Request: Would you return the material below exactly, with no line left out?

Data:
BEGIN

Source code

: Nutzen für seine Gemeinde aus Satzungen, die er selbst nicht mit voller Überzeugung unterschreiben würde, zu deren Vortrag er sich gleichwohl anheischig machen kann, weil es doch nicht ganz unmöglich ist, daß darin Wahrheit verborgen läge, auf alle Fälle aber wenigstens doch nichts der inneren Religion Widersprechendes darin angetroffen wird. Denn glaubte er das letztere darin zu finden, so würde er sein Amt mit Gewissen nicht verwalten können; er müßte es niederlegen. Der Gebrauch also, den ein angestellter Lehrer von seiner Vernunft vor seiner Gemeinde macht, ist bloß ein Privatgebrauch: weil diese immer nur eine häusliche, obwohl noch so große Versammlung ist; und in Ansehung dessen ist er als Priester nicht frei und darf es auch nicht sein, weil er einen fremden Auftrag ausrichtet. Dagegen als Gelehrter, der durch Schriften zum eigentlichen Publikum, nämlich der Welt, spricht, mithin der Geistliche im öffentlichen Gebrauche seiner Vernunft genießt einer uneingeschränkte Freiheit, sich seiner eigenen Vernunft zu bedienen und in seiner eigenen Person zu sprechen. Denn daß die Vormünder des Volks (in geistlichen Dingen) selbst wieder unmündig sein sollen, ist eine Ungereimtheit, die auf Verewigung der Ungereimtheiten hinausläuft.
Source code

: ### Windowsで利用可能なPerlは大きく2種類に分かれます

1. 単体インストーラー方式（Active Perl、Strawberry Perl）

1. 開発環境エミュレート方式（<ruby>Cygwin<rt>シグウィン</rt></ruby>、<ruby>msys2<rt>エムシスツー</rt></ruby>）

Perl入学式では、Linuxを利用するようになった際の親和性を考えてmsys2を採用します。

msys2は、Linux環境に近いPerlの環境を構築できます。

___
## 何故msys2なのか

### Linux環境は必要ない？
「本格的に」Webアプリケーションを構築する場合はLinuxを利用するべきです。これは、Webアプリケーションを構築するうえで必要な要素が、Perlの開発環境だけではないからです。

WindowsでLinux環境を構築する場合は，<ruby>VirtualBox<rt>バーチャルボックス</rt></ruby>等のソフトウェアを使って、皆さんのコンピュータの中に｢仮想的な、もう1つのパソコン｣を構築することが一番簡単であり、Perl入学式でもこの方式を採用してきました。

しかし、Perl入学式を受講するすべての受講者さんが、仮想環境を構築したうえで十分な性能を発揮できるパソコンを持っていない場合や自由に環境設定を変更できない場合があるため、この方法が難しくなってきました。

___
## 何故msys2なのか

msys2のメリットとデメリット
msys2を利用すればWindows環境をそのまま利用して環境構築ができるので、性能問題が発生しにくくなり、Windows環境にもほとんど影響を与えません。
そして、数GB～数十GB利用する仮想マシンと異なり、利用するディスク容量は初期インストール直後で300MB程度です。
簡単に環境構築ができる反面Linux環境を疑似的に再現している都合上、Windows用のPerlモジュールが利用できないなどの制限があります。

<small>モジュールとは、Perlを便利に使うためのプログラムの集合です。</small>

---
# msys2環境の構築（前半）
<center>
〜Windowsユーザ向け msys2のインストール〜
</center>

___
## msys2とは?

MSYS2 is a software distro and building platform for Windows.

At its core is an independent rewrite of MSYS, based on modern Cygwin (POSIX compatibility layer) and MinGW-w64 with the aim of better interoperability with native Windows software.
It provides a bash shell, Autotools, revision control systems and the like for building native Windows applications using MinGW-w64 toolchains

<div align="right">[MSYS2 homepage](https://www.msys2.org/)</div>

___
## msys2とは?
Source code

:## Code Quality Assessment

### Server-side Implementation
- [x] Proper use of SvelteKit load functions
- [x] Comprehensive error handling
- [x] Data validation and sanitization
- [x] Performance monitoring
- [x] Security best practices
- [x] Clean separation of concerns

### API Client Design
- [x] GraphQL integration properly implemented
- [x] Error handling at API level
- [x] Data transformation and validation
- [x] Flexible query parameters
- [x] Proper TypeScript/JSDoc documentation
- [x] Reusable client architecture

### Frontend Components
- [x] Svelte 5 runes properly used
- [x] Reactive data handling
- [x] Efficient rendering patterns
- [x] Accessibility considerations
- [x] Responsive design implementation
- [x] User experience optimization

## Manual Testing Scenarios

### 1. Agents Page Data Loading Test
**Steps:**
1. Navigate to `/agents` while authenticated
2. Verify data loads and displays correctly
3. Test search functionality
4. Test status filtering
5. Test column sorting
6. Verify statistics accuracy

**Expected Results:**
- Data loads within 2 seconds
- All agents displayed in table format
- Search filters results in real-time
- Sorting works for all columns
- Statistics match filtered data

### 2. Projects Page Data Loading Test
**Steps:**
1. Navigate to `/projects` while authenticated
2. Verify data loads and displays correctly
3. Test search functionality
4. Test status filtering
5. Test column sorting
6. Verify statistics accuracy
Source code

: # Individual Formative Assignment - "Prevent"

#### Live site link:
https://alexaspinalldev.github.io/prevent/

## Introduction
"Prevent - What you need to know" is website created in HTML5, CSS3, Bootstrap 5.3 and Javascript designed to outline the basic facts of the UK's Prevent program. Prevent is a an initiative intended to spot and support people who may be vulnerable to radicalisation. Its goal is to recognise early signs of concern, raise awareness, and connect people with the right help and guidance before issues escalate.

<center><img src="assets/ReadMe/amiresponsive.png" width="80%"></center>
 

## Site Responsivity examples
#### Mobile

END

Answer to this task:
Source code

: Nutzen für seine Gemeinde aus Satzungen, die er selbst nicht mit voller Überzeugung unterschreiben würde, zu deren Vortrag er sich gleichwohl anheischig machen kann, weil es doch nicht ganz unmöglich ist, daß darin Wahrheit verborgen läge, auf alle Fälle aber wenigstens doch nichts der inneren Religion Widersprechendes darin angetroffen wird. Denn glaubte er das letztere darin zu finden, so würde er sein Amt mit Gewissen nicht verwalten können; er müßte es niederlegen. Der Gebrauch also, den ein angestellter Lehrer von seiner Vernunft vor seiner Gemeinde macht, ist bloß ein Privatgebrauch: weil diese immer nur eine häusliche, obwohl noch so große Versammlung ist; und in Ansehung dessen ist er als Priester nicht frei und darf es auch nicht sein, weil er einen fremden Auftrag ausrichtet. Dagegen als Gelehrter, der durch Schriften zum eigentlichen Publikum, nämlich der Welt, spricht, mithin der Geistliche im öffentlichen Gebrauche seiner Vernunft genießt einer uneingeschränkte Freiheit, sich seiner eigenen Vernunft zu bedienen und in seiner eigenen Person zu sprechen. Denn daß die Vormünder des Volks (in geistlichen Dingen) selbst wieder unmündig sein sollen, ist eine Ungereimtheit, die auf Verewigung der Ungereimtheiten hinausläuft.
Source code

: ### Windowsで利用可能なPerlは大きく2種類に分かれます

1. 単体インストーラー方式（Active Perl、Strawberry Perl）

1. 開発環境エミュレート方式（<ruby>Cygwin<rt>シグウィン</rt></ruby>、<ruby>msys2<rt>エムシスツー</rt></ruby>）

Perl入学式では、Linuxを利用するようになった際の親和性を考えてmsys2を採用します。

msys2は、Linux環境に近いPerlの環境を構築できます。

___
## 何故msys2なのか

### Linux環境は必要ない？
「本格的に」Webアプリケーションを構築する場合はLinuxを利用するべきです。これは、Webアプリケーションを構築するうえで必要な要素が、Perlの開発環境だけではないからです。

WindowsでLinux環境を構築する場合は，<ruby>VirtualBox<rt>バーチャルボックス</rt></ruby>等のソフトウェアを使って、皆さんのコンピュータの中に｢仮想的な、もう1つのパソコン｣を構築することが一番簡単であり、Perl入学式でもこの方式を採用してきました。

しかし、Perl入学式を受講するすべての受講者さんが、仮想環境を構築したうえで十分な性能を発揮できるパソコンを持っていない場合や自由に環境設定を変更できない場合があるため、この方法が難しくなってきました。

___
## 何故msys2なのか

msys2のメリットとデメリット
msys2を利用すればWindows環境をそのまま利用して環境構築ができるので、性能問題が発生しにくくなり、Windows環境にもほとんど影響を与えません。
そして、数GB～数十GB利用する仮想マシンと異なり、利用するディスク容量は初期インストール直後で300MB程度です。
簡単に環境構築ができる反面Linux環境を疑似的に再現している都合上、Windows用のPerlモジュールが利用できないなどの制限があります。

<small>モジュールとは、Perlを便利に使うためのプログラムの集合です。</small>

---
# msys2環境の構築（前半）
<center>
〜Windowsユーザ向け msys2のインストール〜
</center>

___
## msys2とは?

MSYS2 is a software distro and building platform for Windows.

At its core is an independent rewrite of MSYS, based on modern Cygwin (POSIX compatibility layer) and MinGW-w64 with the aim of better interoperability with native Windows software.
It provides a bash shell, Autotools, revision control systems and the like for building native Windows applications using MinGW-w64 toolchains

<div align="right">[MSYS2 homepage](https://www.msys2.org/)</div>

___
## msys2とは?
Source code

:## Code Quality Assessment

### Server-side Implementation
- [x] Proper use of SvelteKit load functions
- [x] Comprehensive error handling
- [x] Data validation and sanitization
- [x] Performance monitoring
- [x] Security best practices
- [x] Clean separation of concerns

### API Client Design
- [x] GraphQL integration properly implemented
- [x] Error handling at API level
- [x] Data transformation and validation
- [x] Flexible query parameters
- [x] Proper TypeScript/JSDoc documentation
- [x] Reusable client architecture

### Frontend Components
- [x] Svelte 5 runes properly used
- [x] Reactive data handling
- [x] Efficient rendering patterns
- [x] Accessibility considerations
- [x] Responsive design implementation
- [x] User experience optimization

## Manual Testing Scenarios

### 1. Agents Page Data Loading Test
**Steps:**
1. Navigate to `/agents` while authenticated
2. Verify data loads and displays correctly
3. Test search functionality
4. Test status filtering
5. Test column sorting
6. Verify statistics accuracy

**Expected Results:**
- Data loads within 2 seconds
- All agents displayed in table format
- Search filters results in real-time
- Sorting works for all columns
- Statistics match filtered data

### 2. Projects Page Data Loading Test
**Steps:**
1. Navigate to `/projects` while authenticated
2. Verify data loads and displays correctly
3. Test search functionality
4. Test status filtering
5. Test column sorting
6. Verify statistics accuracy
Source code

: # Individual Formative Assignment - "Prevent"

#### Live site link:
https://alexaspinalldev.github.io/prevent/

## Introduction
"Prevent - What you need to know" is website created in HTML5, CSS3, Bootstrap 5.3 and Javascript designed to outline the basic facts of the UK's Prevent program. Prevent is a an initiative intended to spot and support people who may be vulnerable to radicalisation. Its goal is to recognise early signs of concern, raise awareness, and connect people with the right help and guidance before issues escalate.

<center><img src="assets/ReadMe/amiresponsive.png" width="80%"></center>
 

## Site Responsivity examples
#### Mobile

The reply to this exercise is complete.